Think about it, when was the last time you used Bing or Yahoo to search for something? Or vetted through the privacy settings of every platform and device you use? Most likely, not recently, or not at all.
The market power and influential ability of these data gatekeepers must raise eyebrows. After all, companies with so much power and influence over the tools and technology that humans use on a day-to-day basis, can’t be permitted to prevail as they currently do.
Cambridge Analytica, a political consulting firm based in Britain, was able to have a form of influence over millions of U.S. voters to elect President Donald Trump in the 2016 election by manipulating user data from Facebook, according to Wired.
The firm’s influence was possible due to how easy it is for third-party applications to collect data from users without their permission and predict their personalities and sensitive information from those users’ Facebook likes and online interactions.
Using this data, the firm was able to create personality profiles, and develop tactics to target each group state by state to extract the sweet supple power of fear to manipulate voters into supporting Trump.
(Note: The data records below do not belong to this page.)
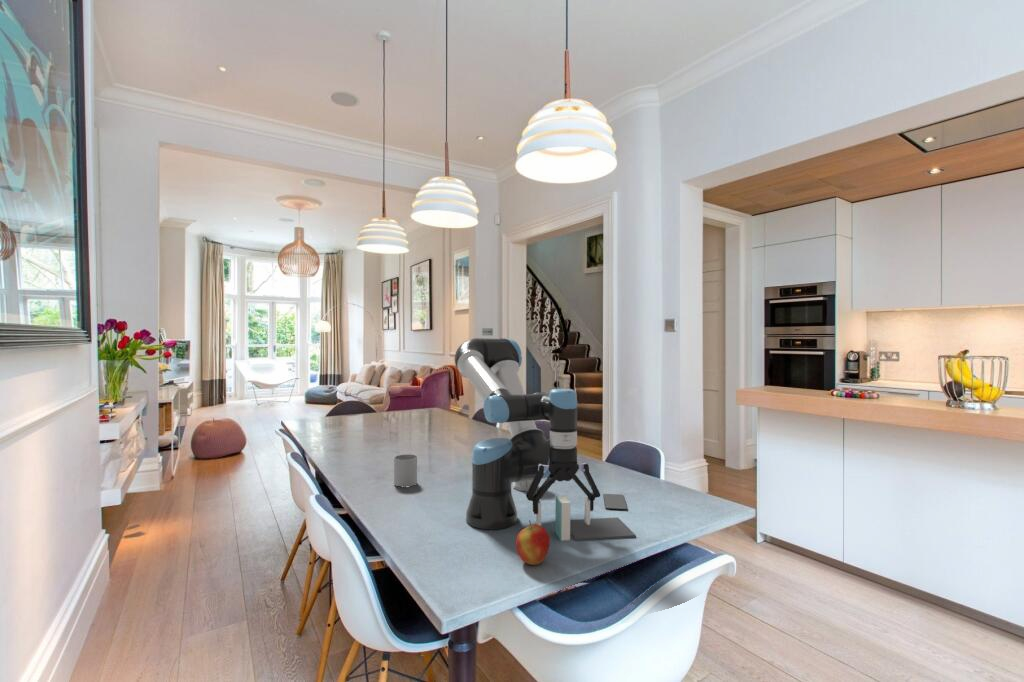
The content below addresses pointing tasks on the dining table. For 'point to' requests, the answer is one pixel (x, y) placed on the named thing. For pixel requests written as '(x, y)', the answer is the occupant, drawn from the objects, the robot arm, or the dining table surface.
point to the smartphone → (615, 502)
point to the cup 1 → (405, 470)
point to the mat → (599, 529)
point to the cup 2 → (522, 485)
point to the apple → (533, 544)
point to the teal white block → (562, 518)
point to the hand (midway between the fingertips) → (563, 524)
Many will believe that the public outcry over this scandal is just hullabaloo, in which anti-Trumpers are crying out “injustice” because they’re unhappy with the 2016 election results, however this is not an isolated incident.
In fact, the firm and its parent company, Strategic Communication Laboratories, have been accused of influencing a handful of elections across the world; such as the United Kingdom’s vote to secede from the European Union, better known as Brexit, the 2004 Orange Revolution of Ukraine and elections in Italy, Kenya, Nigeria, Mexico and Malaysia, according to BBC News.
Arguably, many Facebook users had not considered that their data could be used to such a degree, or if they did, they trusted that companies like Facebook wouldn’t put their users at risk for political propaganda or consumer manipulation.
On Aug. 23, documents were released to the public which suggested that Facebook knew about Cambridge Analytica’s data mining as early as Sept. 2015, according to CNBC. These documents included messages from Facebook’s employees, which revealed that they believed the data-scraping activities of Cambridge Analytica were likely non-compliant.
A Facebook platform policy that several believed was violated, stated that third-party apps must not “sell, license or purchase any data obtained from” Facebook or its services.
The monopoly that Apple, Amazon, Facebook and Google have over services and data is problematic. That much power can easily lead to corruption or entice those with selfish desires to use and morph this data for their own gains.
Data privacy is more important now than ever. Particularly, with the global dependency on technological products and services, it’s nearly impossible to prevent oneself from leaving a footprint with their easily trackable data.
At its best, the crackdown on Silicon Valley and big tech giants can lead to a more just and democratic society, where users can freely use the internet without fear of being manipulated. However, this investigation will likely only result in fines and new regulations for these companies.
The reality that data can be paired with prediction of personality and habits should entice users to think twice about their online engagement and identity. While it may be difficult to escape the reach of technology, consumers can educate themselves to become more critical internet users, that view advertisements and posts with an analytical eye.
One can easily download a free ad blocker, or investigate the terms and conditions that people usually scrolled past quickly. Continuing the same online consumer habits does nothing but give power to tech giants who do not care if they have a monopolize the tech industry, or turning a quick profit off user data.